**Apply what you read**
A. Print the passage of the NOMA forum post from "clc; clear variables;" to "propagation environments 2-4)" word for word.
B. In the NOMA forum post, at roughly what value does the BER of the 16QAM version straighten out?

**Text block**
┄┄┄┄┄┄

评论： Shashi Kiran 2024-9-19

I've been practising and exploring NOMA QAM. I've been working on code for the sum BER of two user 16QAM NOMA, but have met with results that don't seem right. The BER straightens out at about 0.3 and this seems like a too high of BER. I've done a BPSK and QPSK version which seem correct with them going to small values but my QAM (16 QAM and up) version has too high of BER.

The code:

clc; clear variables; 
%Parameters
N = 5*10^5;                          %Number of monte carlo simulations/samples
Pt = -114:5:-24;			        %Transmit power (dBm)
pt = (10^-3)*db2pow(Pt);	        %Transmit power (linear scale)
BW = 10^6;			                %Channel bandwidth = 1MHz
No = -174 + 10*log10(BW);	        %Noise power (dBm)		
no = (10^-3)*db2pow(No);	        %Noise power (linear scale) 
SNR = Pt - No;   %Signal to noise ratio (DB) = Pt - No when not linear scale
eta = 4;         %Path loss exponent (for typical propagation environments 2-4)

┄┄┄┄┄┄

**Supplied information**
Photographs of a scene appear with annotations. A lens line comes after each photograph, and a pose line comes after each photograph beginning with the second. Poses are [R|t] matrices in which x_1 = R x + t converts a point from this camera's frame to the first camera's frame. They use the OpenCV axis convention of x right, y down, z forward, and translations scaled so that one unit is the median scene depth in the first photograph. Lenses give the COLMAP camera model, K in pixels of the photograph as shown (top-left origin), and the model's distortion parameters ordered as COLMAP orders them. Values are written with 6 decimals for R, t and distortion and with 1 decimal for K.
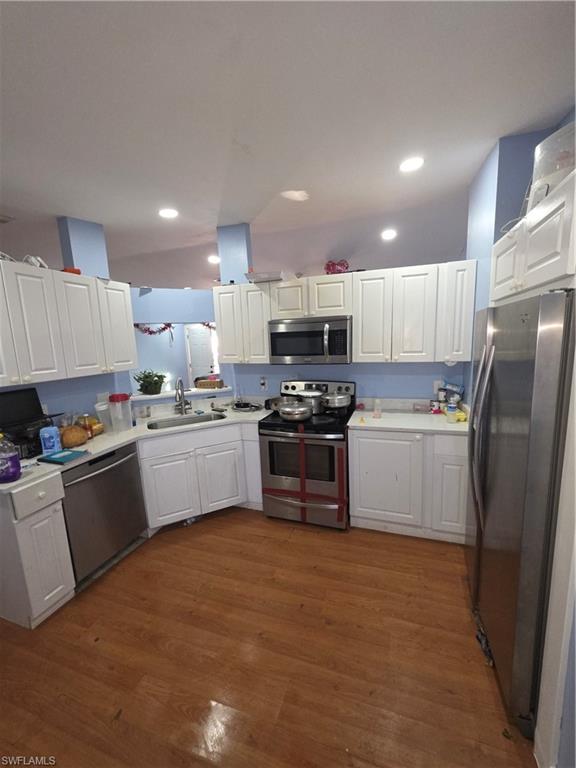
lens RADIAL K [[305.6, 0, 291.4], [0, 305.6, 386.7], [0, 0, 1]] dist [0.000890, 0.000143]
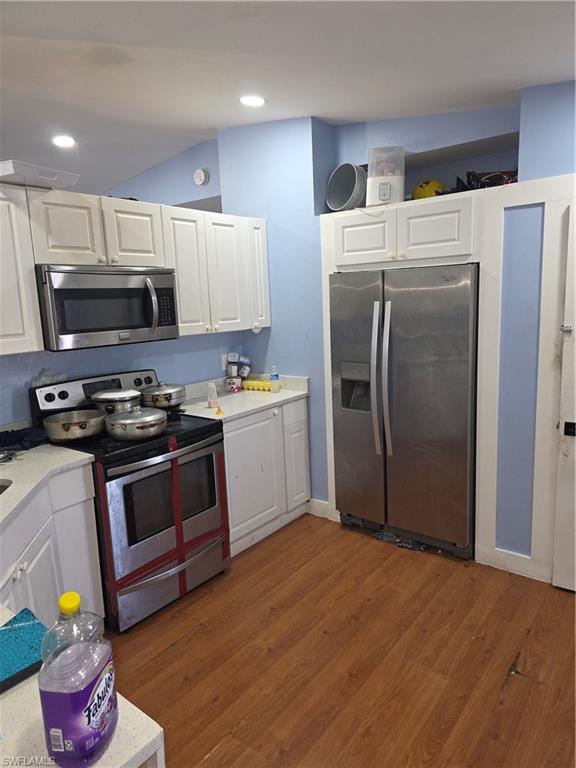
lens RADIAL K [[508.9, 0, 288.7], [0, 508.9, 382.0], [0, 0, 1]] dist [0.041610, -0.032279]
pose [[0.331735, -0.132425, 0.934032, -0.826639], [0.174169, 0.981675, 0.077321, -0.023815], [-0.927155, 0.137030, 0.348721, 0.391345]]
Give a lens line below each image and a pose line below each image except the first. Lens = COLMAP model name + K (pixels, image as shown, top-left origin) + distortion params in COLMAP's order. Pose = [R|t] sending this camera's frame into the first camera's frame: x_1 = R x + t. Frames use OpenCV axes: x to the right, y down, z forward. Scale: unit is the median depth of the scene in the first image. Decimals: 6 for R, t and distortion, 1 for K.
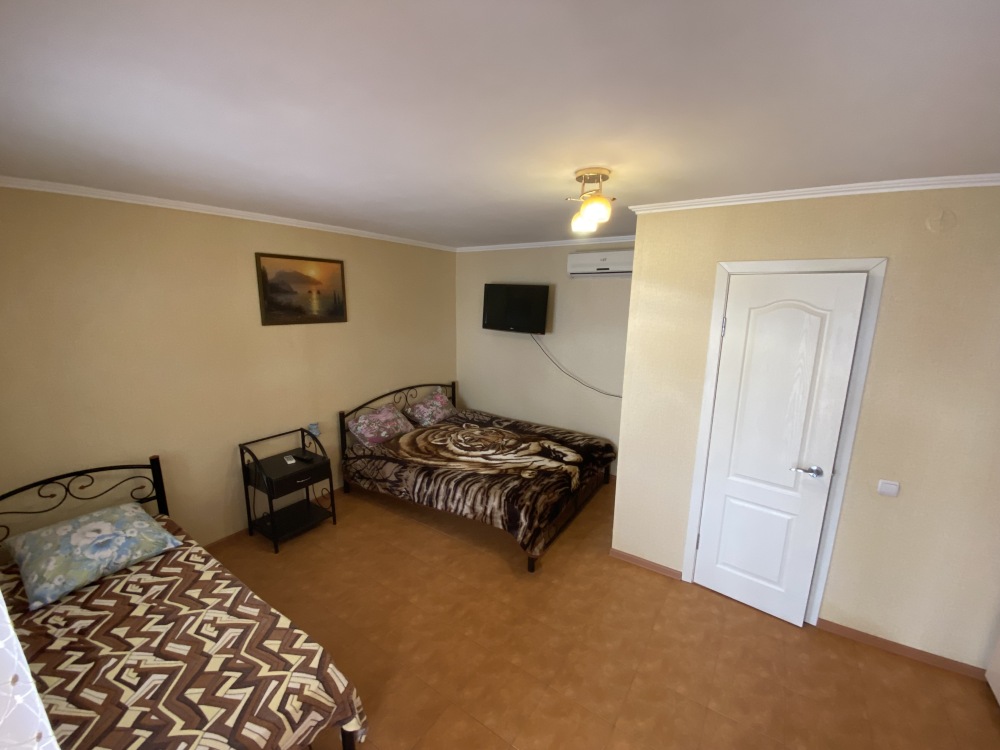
lens RADIAL K [[406.0, 0, 500.0], [0, 406.0, 375.0], [0, 0, 1]] dist [0.028028, -0.024236]
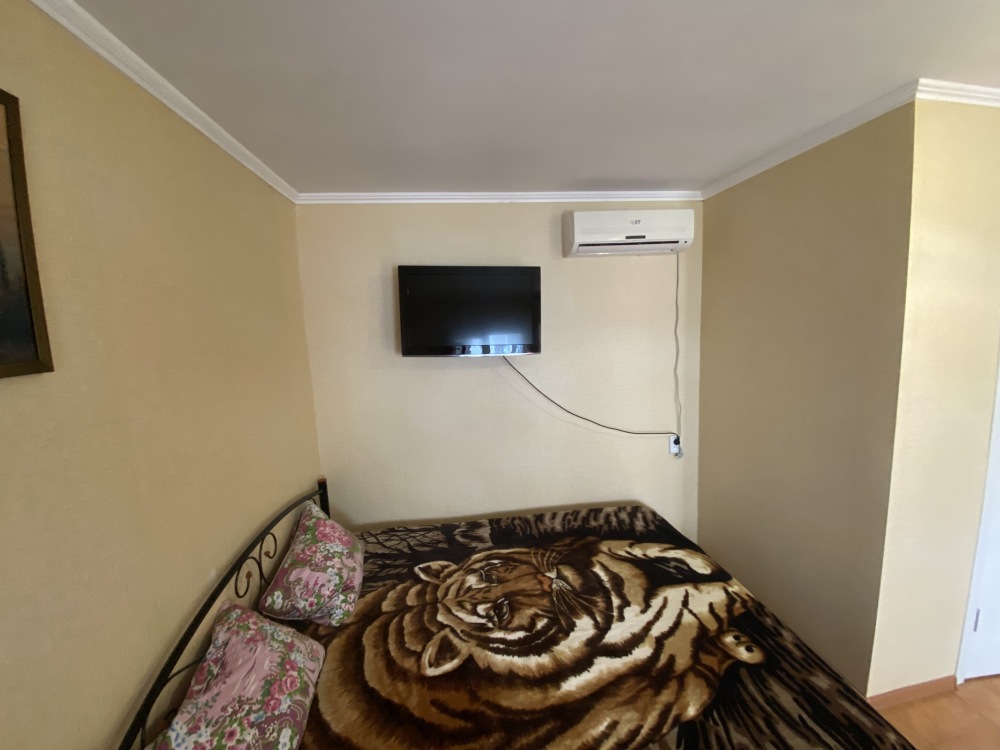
lens RADIAL K [[406.0, 0, 500.0], [0, 406.0, 375.0], [0, 0, 1]] dist [0.028028, -0.024236]
pose [[0.759051, -0.129536, 0.638014, -0.316516], [0.177707, 0.984015, -0.011635, -0.079290], [-0.626308, 0.122211, 0.769937, 0.648669]]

┄┄┄┄┄┄

**Answers below**
A.
clc; clear variables; 
%Parameters
N = 5*10^5;                          %Number of monte carlo simulations/samples
Pt = -114:5:-24;			        %Transmit power (dBm)
pt = (10^-3)*db2pow(Pt);	        %Transmit power (linear scale)
BW = 10^6;			                %Channel bandwidth = 1MHz
No = -174 + 10*log10(BW);	        %Noise power (dBm)		
no = (10^-3)*db2pow(No);	        %Noise power (linear scale) 
SNR = Pt - No;   %Signal to noise ratio (DB) = Pt - No when not linear scale
eta = 4;         %Path loss exponent (for typical propagation environments 2-4)

B. About 0.3.